Table 7. Cross dataset train/test evaluation.

5.4 Further Comparison with Human Rating Consistency

We have shown that our model achieves a high level of agreement with average aesthetic ratings and outperforms many existing models. The raters’ identities and ratings for the images in our AADB dataset enable us to further analyze agreement between our model each individual as well as intra-rater consistency. While human raters produce rankings which are similar with high statistical significance, as evaluated in Sect. 3, there is variance in the numerical ratings between them.

To this end, we calculate ranking correlation \(\rho \) between each individual’s ratings and the ground-truth average score. When comparing an individual to the ground-truth, we do not exclude that individual’s rating from the ground-truth average for the sake of comparable evaluations across all raters. Figure 6 shows the number of images each rater has rated and their corresponding performance with respect to other raters. Interestingly, we find that the hard workers tend to provide more consistent ratings. In Table 6, we summarize the individuals’ performance by choosing a subset raters based on the number of images they have rated. This clearly indicates that the different human raters annotate the images consistently, and when labeling more images, raters contribute more stable rankings of the aesthetic scores.

Interestingly, from Table 6, we can see that our model actually performs above the level of human consistency (as measured by \(\rho \)) averaged across all workers. However, when concentrating on the “power raters” who annotate more images, we still see a gap between machine and human level performance in terms of rank correlation \(\rho \).

5.5 Cross-Dataset Evaluation

As discussed in Sect. 3, AVA contains professional images downloaded from a community based rating website; while our AADB contains a much more balanced distribution of consumer photos and professional photos rated by AMT workers, so has better generalizability to wide range of real-world photos.
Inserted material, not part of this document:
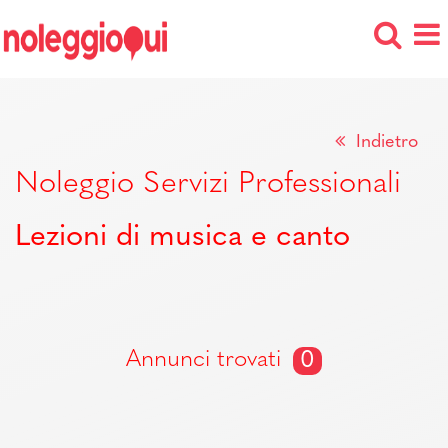
Indietro
Noleggio Servizi Professionali
Lezioni di musica e canto
Annunci trovati
0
To quantify the differences between these datasets, we evaluate whether models trained on one dataset perform well on the other. Table 7 provides a comparison of the cross-dataset performance. Interestingly, we find the models trained on either dataset have very limited “transferability”. We conjecture there are two reasons. First, different groups of raters have different aesthetics tastes. This can be verified that, when looking at the DPChallenge website where images and ratings in the AVA dataset were taken from. DPChallenge provides a breakdown of scores which shows notable differences between the average scores among commenters, participants and non-participants. Second, the two datasets contain photos with different distributions of visual characteristics. For example, many AVA photos are professionally photographed or heavily edited; while AADB contains many daily photos from casual users. This observation motivates the need for further exploration into mechanisms for learning aesthetic scoring that is adapted to the tastes of specific user groups or photo collections [32].

6 Conclusion

We have proposed a CNN-based method that unifies photo style attributes and content information to rate image aesthetics. In training this architecture, we leverage individual aesthetic rankings which are provided by a novel dataset that includes aesthetic and attribute scores of multiple images by individual users. We have shown that our model is also effective on existing classification benchmarks for aesthetic judgement. Despite not using high-resolution image patches, the model achieves state-of-the-art classification performance on the AVA benchmark by simple thresholding. Comparison to individual raters suggests that our model performs as well as the “average” mechanical turk worker but still lags behind more consistent workers who label large batches of images. All these observations motivate us to study individual-oriented mechanism for aesthetics rating, as an example of subjective problem study.